WHAT IS BEING ASKED =
In the entries below, find the line with "- Skriv den" and the line with "- Kopiera den". Return those two lines and all lines between them, exactly.

INFORMATION PROVIDED =
--------------------
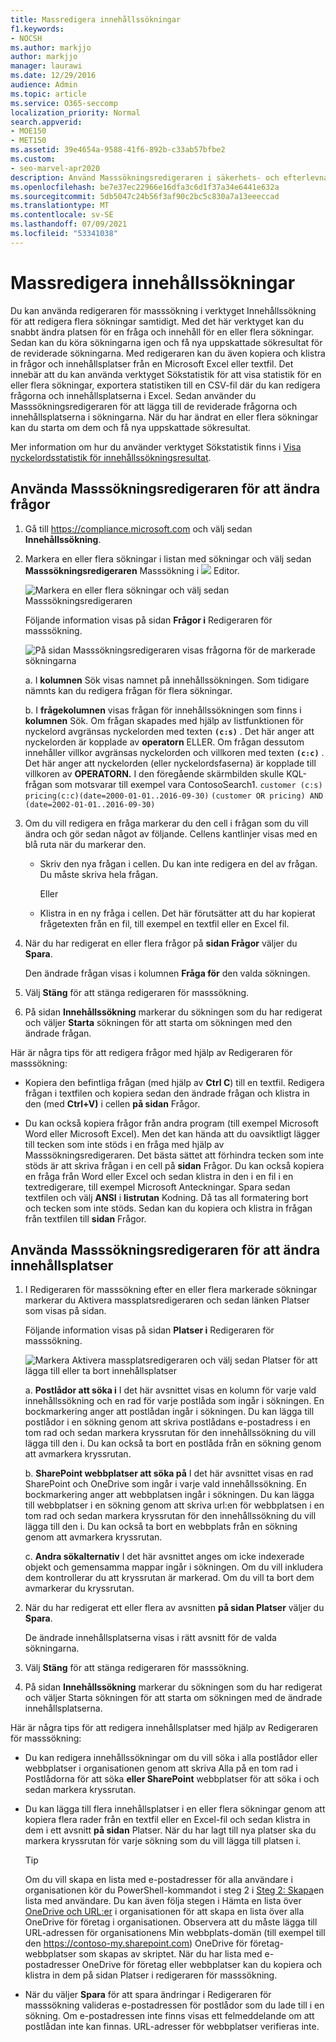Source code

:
```yaml
---
title: Massredigera innehållssökningar
f1.keywords:
- NOCSH
ms.author: markjjo
author: markjjo
manager: laurawi
ms.date: 12/29/2016
audience: Admin
ms.topic: article
ms.service: O365-seccomp
localization_priority: Normal
search.appverid:
- MOE150
- MET150
ms.assetid: 39e4654a-9588-41f6-892b-c33ab57bfbe2
ms.custom:
- seo-marvel-apr2020
description: Använd Masssökningsredigeraren i säkerhets- och efterlevnadscentret för att snabbt ändra en fråga och innehållsplatser för en eller flera innehållssökningar.
ms.openlocfilehash: be7e37ec22966e16dfa3c6d1f37a34e6441e632a
ms.sourcegitcommit: 5db5047c24b56f3af90c2bc5c830a7a13eeeccad
ms.translationtype: MT
ms.contentlocale: sv-SE
ms.lasthandoff: 07/09/2021
ms.locfileid: "53341038"
---
```

# <a name="bulk-edit-content-searches"></a>Massredigera innehållssökningar

Du kan använda redigeraren för masssökning i verktyget Innehållssökning för att redigera flera sökningar samtidigt. Med det här verktyget kan du snabbt ändra platsen för en fråga och innehåll för en eller flera sökningar. Sedan kan du köra sökningarna igen och få nya uppskattade sökresultat för de reviderade sökningarna. Med redigeraren kan du även kopiera och klistra in frågor och innehållsplatser från en Microsoft Excel eller textfil. Det innebär att du kan använda verktyget Sökstatistik för att visa statistik för en eller flera sökningar, exportera statistiken till en CSV-fil där du kan redigera frågorna och innehållsplatserna i Excel. Sedan använder du Masssökningsredigeraren för att lägga till de reviderade frågorna och innehållsplatserna i sökningarna. När du har ändrat en eller flera sökningar kan du starta om dem och få nya uppskattade sökresultat.

Mer information om hur du använder verktyget Sökstatistik finns i [Visa nyckelordsstatistik för innehållssökningsresultat](view-keyword-statistics-for-content-search.md).

## <a name="use-the-bulk-search-editor-to-change-queries"></a>Använda Masssökningsredigeraren för att ändra frågor

1. Gå till <https://compliance.microsoft.com> och välj sedan **Innehållssökning**.

2. Markera en eller flera sökningar i listan med sökningar och välj sedan **Masssökningsredigeraren** Masssökning i ![ ](../media/1ddb3d18-2f00-4a7b-98a6-817ca5ec7014.png) Editor.

    ![Markera en eller flera sökningar och välj sedan Masssökningsredigeraren](../media/600c9716-89a2-4451-b111-fa7cfaad2006.png)

    Följande information visas på sidan **Frågor i** Redigeraren för masssökning.

    ![På sidan Masssökningsredigeraren visas frågorna för de markerade sökningarna](../media/189659af-cc78-4479-b0bc-a93decad2f6c.png)

    a. I **kolumnen** Sök visas namnet på innehållssökningen. Som tidigare nämnts kan du redigera frågan för flera sökningar.

    b. I **frågekolumnen** visas frågan för innehållssökningen som finns i **kolumnen** Sök. Om frågan skapades med hjälp av listfunktionen för nyckelord avgränsas nyckelorden med texten **`(c:s)`** . Det här anger att nyckelorden är kopplade av **operatorn** ELLER. Om frågan dessutom innehåller villkor avgränsas nyckelorden och villkoren med texten **`(c:c)`** . Det här anger att nyckelorden (eller nyckelordsfaserna) är kopplade till villkoren av **OPERATORN.** I den föregående skärmbilden skulle KQL-frågan som motsvarar till exempel vara ContosoSearch1. `customer (c:s) pricing(c:c)(date=2000-01-01..2016-09-30)` `(customer OR pricing) AND (date=2002-01-01..2016-09-30)`

3. Om du vill redigera en fråga markerar du den cell i frågan som du vill ändra och gör sedan något av följande. Cellens kantlinjer visas med en blå ruta när du markerar den.

   - Skriv den nya frågan i cellen. Du kan inte redigera en del av frågan. Du måste skriva hela frågan.

      Eller

   - Klistra in en ny fråga i cellen. Det här förutsätter att du har kopierat frågetexten från en fil, till exempel en textfil eller en Excel fil.

4. När du har redigerat en eller flera frågor på **sidan Frågor** väljer du **Spara**.

    Den ändrade frågan visas i kolumnen **Fråga för** den valda sökningen.

5. Välj **Stäng** för att stänga redigeraren för masssökning.

6. På sidan **Innehållssökning** markerar du sökningen som du har redigerat och väljer **Starta** sökningen för att starta om sökningen med den ändrade frågan.

Här är några tips för att redigera frågor med hjälp av Redigeraren för masssökning:

- Kopiera den befintliga frågan (med hjälp av **Ctrl C**) till en textfil. Redigera frågan i textfilen och kopiera sedan den ändrade frågan och klistra in den (med **Ctrl+V)** i cellen **på sidan** Frågor.

- Du kan också kopiera frågor från andra program (till exempel Microsoft Word eller Microsoft Excel). Men det kan hända att du oavsiktligt lägger till tecken som inte stöds i en fråga med hjälp av Masssökningsredigeraren. Det bästa sättet att förhindra tecken som inte stöds är att skriva frågan i en cell på **sidan** Frågor. Du kan också kopiera en fråga från Word eller Excel och sedan klistra in den i en fil i en textredigerare, till exempel Microsoft Anteckningar. Spara sedan textfilen och välj **ANSI** i **listrutan** Kodning. Då tas all formatering bort och tecken som inte stöds. Sedan kan du kopiera och klistra in frågan från textfilen till **sidan** Frågor.

## <a name="use-the-bulk-search-editor-to-change-content-locations"></a>Använda Masssökningsredigeraren för att ändra innehållsplatser

1. I Redigeraren för masssökning efter en eller flera markerade sökningar  markerar du Aktivera massplatsredigeraren och sedan länken Platser som visas på sidan.

    Följande information visas på sidan **Platser i** Redigeraren för masssökning.

    ![Markera Aktivera massplatsredigeraren och välj sedan Platser för att lägga till eller ta bort innehållsplatser](../media/a5a468ce-bd63-4c53-bc37-ff64cf769e59.png)

    a. **Postlådor att söka i** I det här avsnittet visas en kolumn för varje vald innehållssökning och en rad för varje postlåda som ingår i sökningen. En bockmarkering anger att postlådan ingår i sökningen. Du kan lägga till postlådor i en sökning genom att skriva postlådans e-postadress i en tom rad och sedan markera kryssrutan för den innehållssökning du vill lägga till den i. Du kan också ta bort en postlåda från en sökning genom att avmarkera kryssrutan.

    b. **SharePoint webbplatser att söka på** I det här avsnittet visas en rad SharePoint och OneDrive som ingår i varje vald innehållssökning. En bockmarkering anger att webbplatsen ingår i sökningen. Du kan lägga till webbplatser i en sökning genom att skriva url:en för webbplatsen i en tom rad och sedan markera kryssrutan för den innehållssökning du vill lägga till den i. Du kan också ta bort en webbplats från en sökning genom att avmarkera kryssrutan.

    c. **Andra sökalternativ** I det här avsnittet anges om icke indexerade objekt och gemensamma mappar ingår i sökningen. Om du vill inkludera dem kontrollerar du att kryssrutan är markerad. Om du vill ta bort dem avmarkerar du kryssrutan.

2. När du har redigerat ett eller flera av avsnitten **på sidan Platser** väljer du **Spara**.

    De ändrade innehållsplatserna visas i rätt avsnitt för de valda sökningarna.

3. Välj **Stäng** för att stänga redigeraren för masssökning.

4. På sidan **Innehållssökning** markerar du sökningen som du  har redigerat och väljer Starta sökningen för att starta om sökningen med de ändrade innehållsplatserna.

Här är några tips för att redigera innehållsplatser med hjälp av Redigeraren för masssökning:

- Du kan redigera innehållssökningar om du vill söka  i alla postlådor  eller webbplatser i organisationen genom att skriva Alla på en tom rad i Postlådorna för att söka **eller SharePoint** webbplatser för att söka i och sedan markera kryssrutan.

- Du kan lägga till flera innehållsplatser i en eller flera sökningar genom att kopiera flera rader från en textfil eller en Excel-fil och sedan klistra in dem i ett avsnitt **på sidan** Platser. När du har lagt till nya platser ska du markera kryssrutan för varje sökning som du vill lägga till platsen i.

    > [!TIP]
    > Om du vill skapa en lista med e-postadresser för alla användare i organisationen kör du PowerShell-kommandot i steg 2 i [Steg 2: Skapa](search-the-mailbox-and-onedrive-for-business-for-a-list-of-users.md#step-2-generate-a-list-of-users)en lista med användare. Du kan även följa stegen i Hämta en lista över [OneDrive och URL:er](/onedrive/list-onedrive-urls) i organisationen för att skapa en lista över alla OneDrive för företag i organisationen. Observera att du måste lägga till URL-adressen för organisationens Min webbplats-domän (till exempel till den https://contoso-my.sharepoint.com) OneDrive för företag-webbplatser som skapas av skriptet. När du har lista med e-postadresser OneDrive för företag eller webbplatser kan  du kopiera och klistra in dem på sidan Platser i redigeraren för masssökning.

- När du väljer **Spara** för att spara ändringar i Redigeraren för masssökning valideras e-postadressen för postlådor som du lade till i en sökning. Om e-postadressen inte finns visas ett felmeddelande om att postlådan inte kan finnas. URL-adresser för webbplatser verifieras inte.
--------------------
ANSWER BOX =
   - Skriv den nya frågan i cellen. Du kan inte redigera en del av frågan. Du måste skriva hela frågan.

      Eller

   - Klistra in en ny fråga i cellen. Det här förutsätter att du har kopierat frågetexten från en fil, till exempel en textfil eller en Excel fil.

4. När du har redigerat en eller flera frågor på **sidan Frågor** väljer du **Spara**.

    Den ändrade frågan visas i kolumnen **Fråga för** den valda sökningen.

5. Välj **Stäng** för att stänga redigeraren för masssökning.

6. På sidan **Innehållssökning** markerar du sökningen som du har redigerat och väljer **Starta** sökningen för att starta om sökningen med den ändrade frågan.

Här är några tips för att redigera frågor med hjälp av Redigeraren för masssökning:

- Kopiera den befintliga frågan (med hjälp av **Ctrl C**) till en textfil. Redigera frågan i textfilen och kopiera sedan den ändrade frågan och klistra in den (med **Ctrl+V)** i cellen **på sidan** Frågor.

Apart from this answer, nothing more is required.